Your output must consist of the records printed verbatim, with the pictures excluded.

::: SUPPLIED DATA

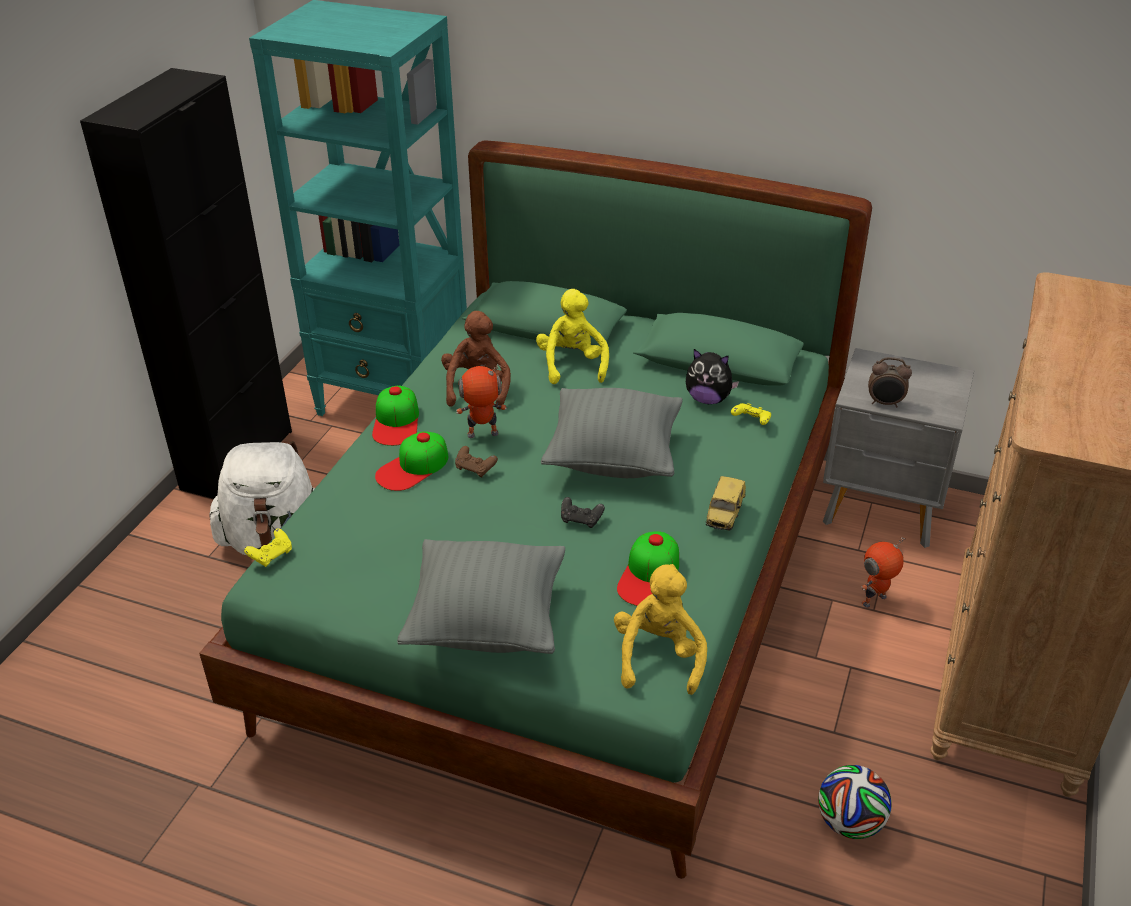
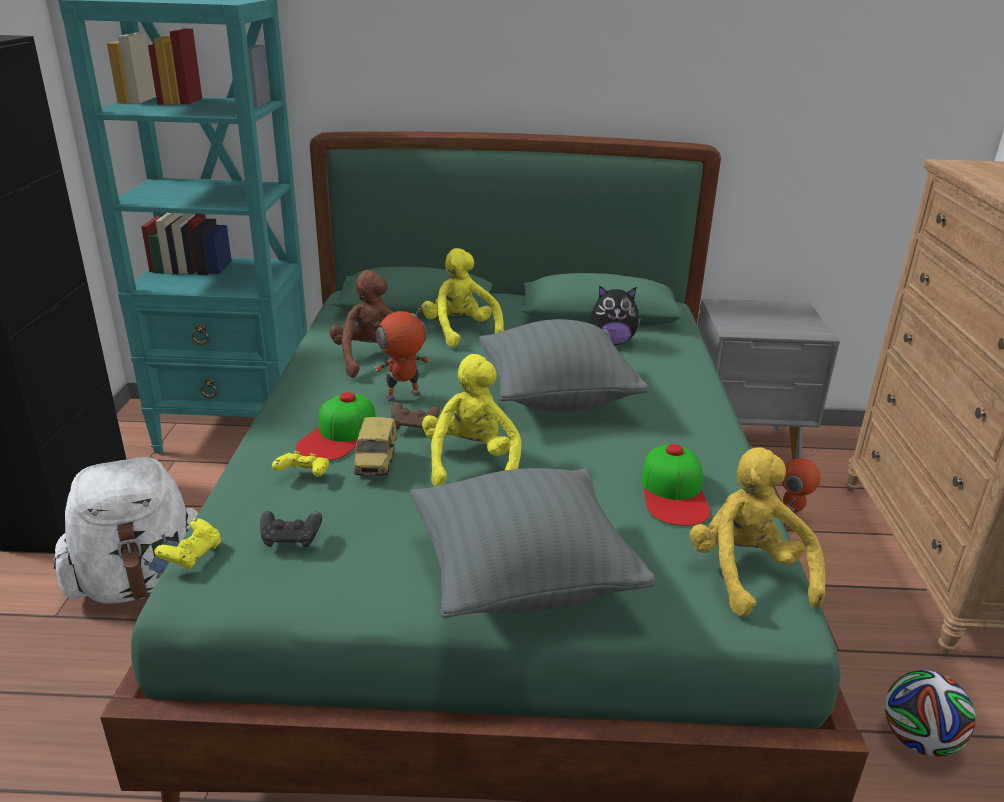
camera: 20 degrees left, 10 degrees down
(396, 421) = (296, 398): cap -> none
(504, 513) = (471, 463): none -> yellow plush toy
(581, 520) = (560, 455): black game controller -> black game controller (291, 539)
(725, 516) = (706, 429): toy car -> toy car (377, 464)
(751, 421) = (666, 352): yellow game controller -> yellow game controller (303, 475)
(885, 403) = (761, 331): alarm clock -> none

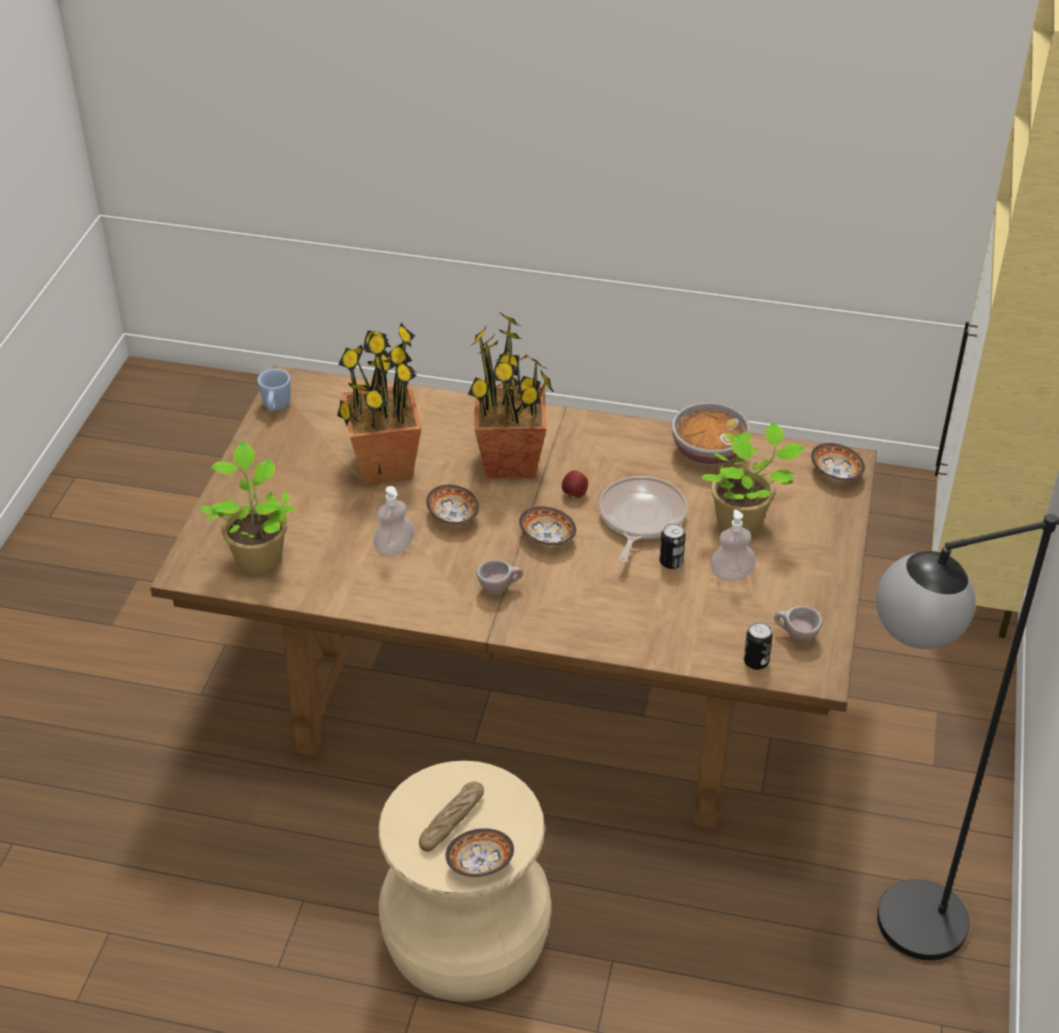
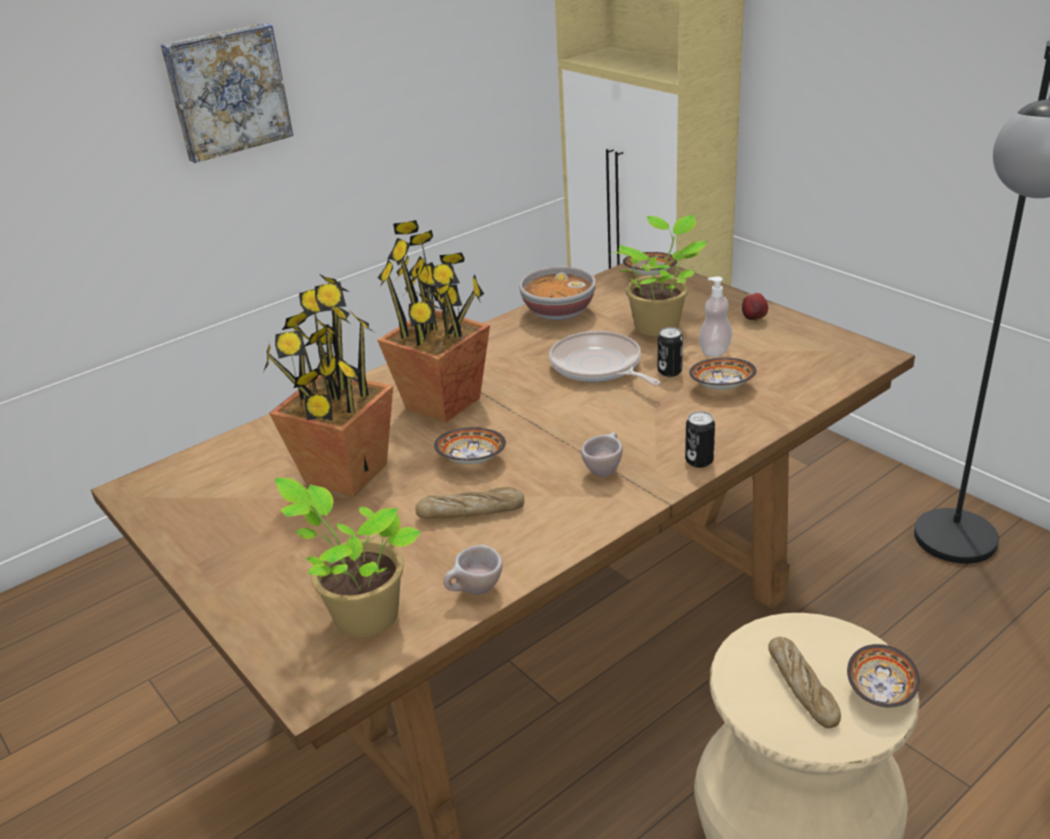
camera: 50 degrees left, 10 degrees down
(276, 407) = (154, 511): blue mug -> none
(394, 548) = (471, 512): soap dispenser -> bread
(547, 539) = (568, 420): bowl -> bowl (723, 387)
(574, 494) = (528, 386): apple -> apple (754, 319)
(620, 90) = (227, 91): none -> picture
(756, 662) = (832, 376): can -> can (699, 461)
(795, 637) = (818, 350): beige cup -> beige cup (474, 592)

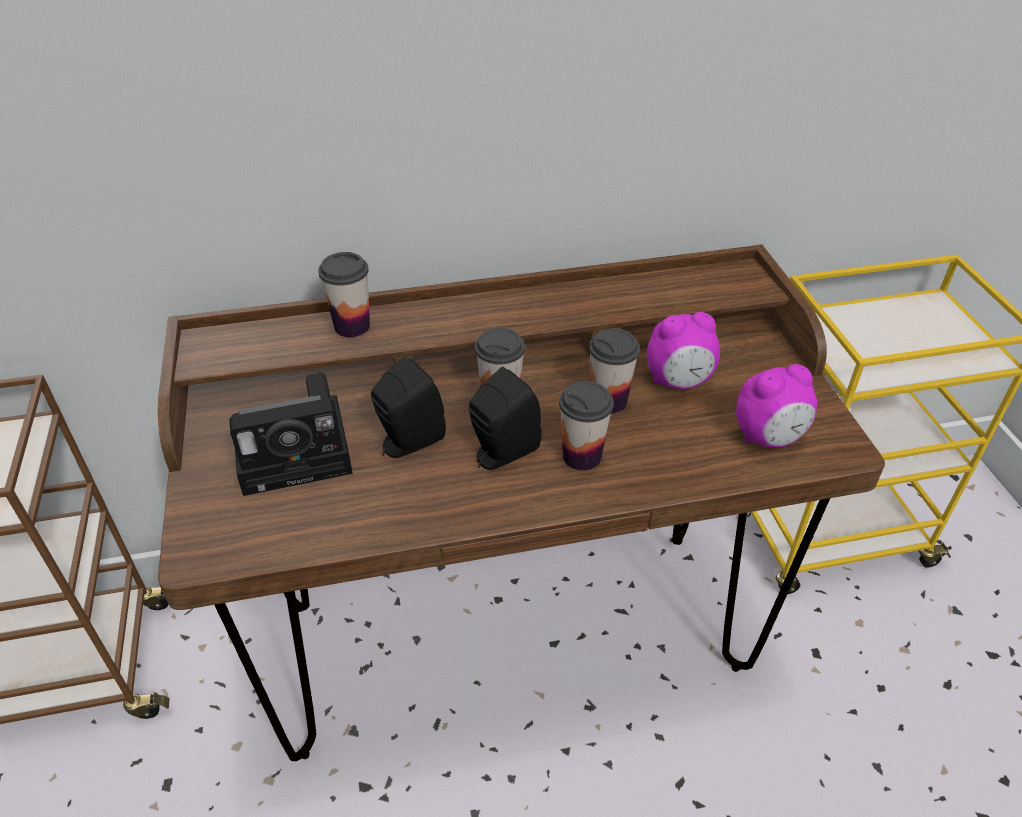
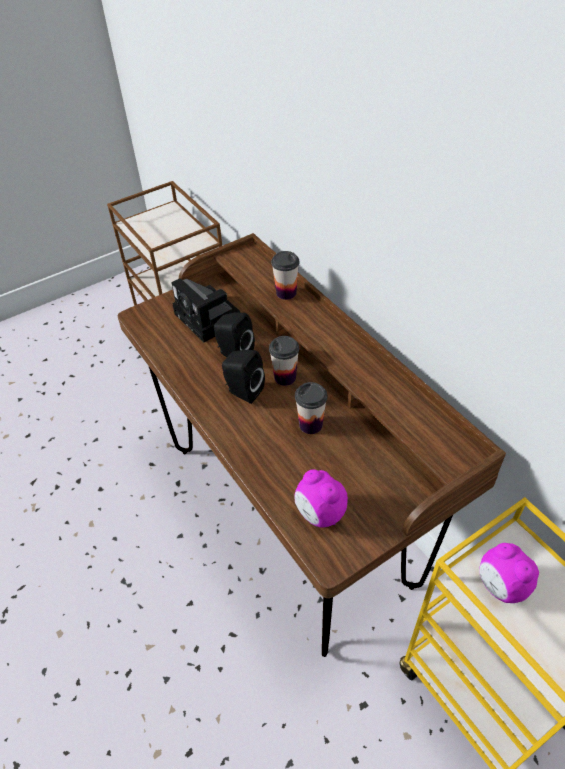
camera: 70 degrees right, 5 degrees up
(582, 456) = (257, 425): cup -> none
(678, 381) = (349, 454): alarm clock -> alarm clock (500, 586)

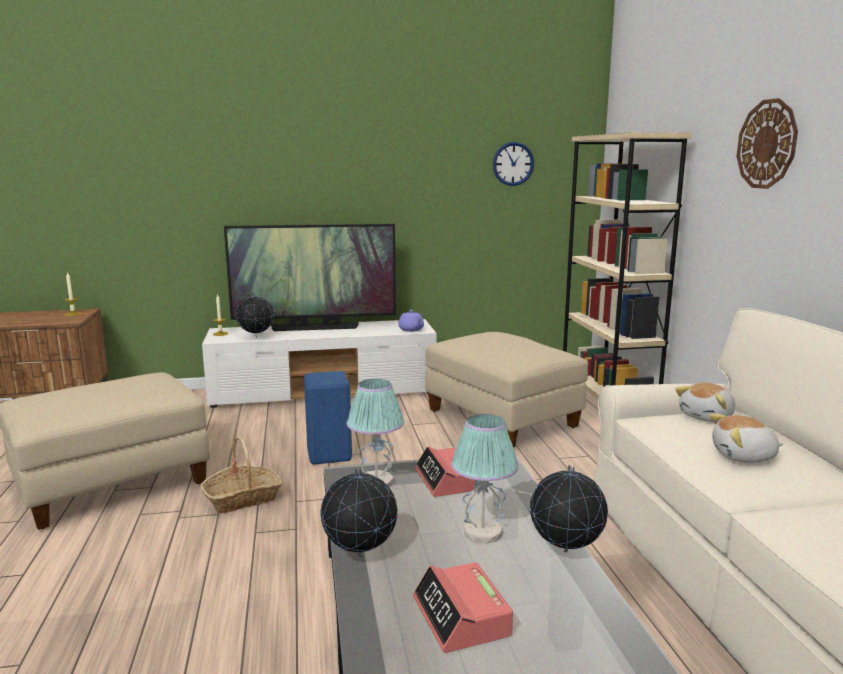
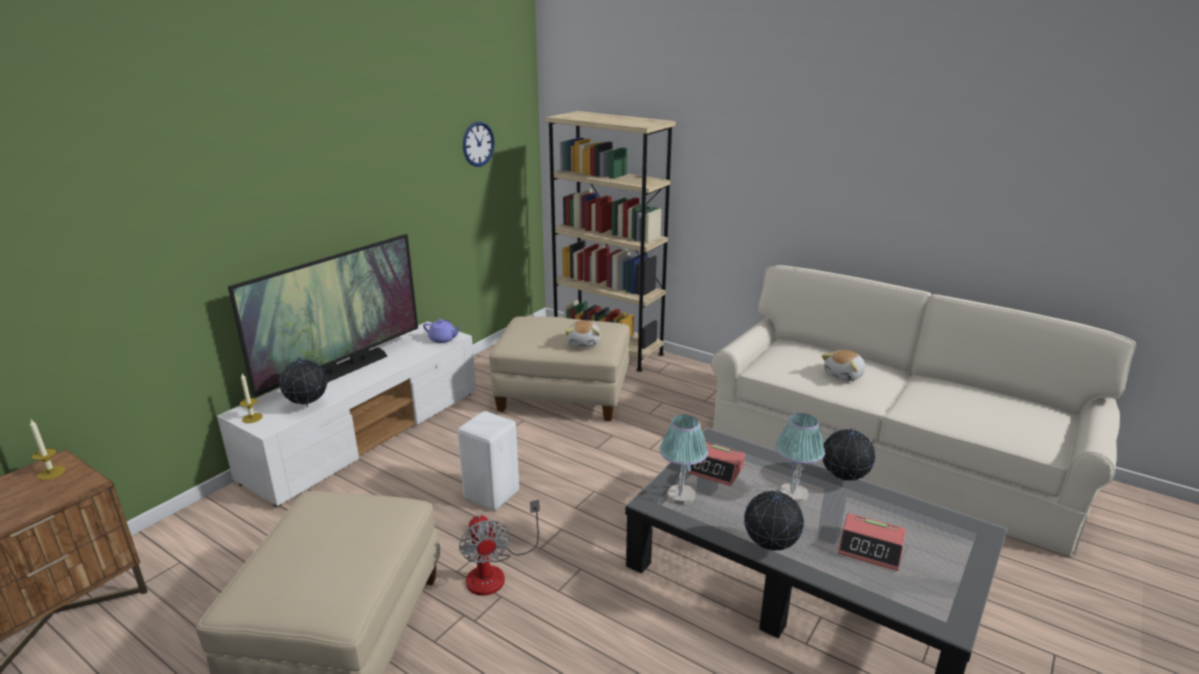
camera: 45 degrees left, 10 degrees up
(243, 498) = (495, 572): basket -> fan
(330, 454) = (491, 494): blue stool -> white stool
(707, 416) = (786, 352): plush toy -> plush toy (584, 343)
(767, 144) = (758, 140): wall clock -> none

::::::

● **RESULT FOR THIS TASK**
camera: 20 degrees left, 10 degrees down
(396, 421) = (296, 398): cap -> none
(504, 513) = (471, 463): none -> yellow plush toy
(581, 520) = (560, 455): black game controller -> black game controller (291, 539)
(725, 516) = (706, 429): toy car -> toy car (377, 464)
(751, 421) = (666, 352): yellow game controller -> yellow game controller (303, 475)
(885, 403) = (761, 331): alarm clock -> none

camera: 50 degrees left, 10 degrees down
(276, 407) = (154, 511): blue mug -> none
(394, 548) = (471, 512): soap dispenser -> bread
(547, 539) = (568, 420): bowl -> bowl (723, 387)
(574, 494) = (528, 386): apple -> apple (754, 319)
(620, 90) = (227, 91): none -> picture
(756, 662) = (832, 376): can -> can (699, 461)
(795, 637) = (818, 350): beige cup -> beige cup (474, 592)

camera: 70 degrees right, 5 degrees up
(582, 456) = (257, 425): cup -> none
(678, 381) = (349, 454): alarm clock -> alarm clock (500, 586)

camera: 45 degrees left, 10 degrees up
(243, 498) = (495, 572): basket -> fan
(330, 454) = (491, 494): blue stool -> white stool
(707, 416) = (786, 352): plush toy -> plush toy (584, 343)
(767, 144) = (758, 140): wall clock -> none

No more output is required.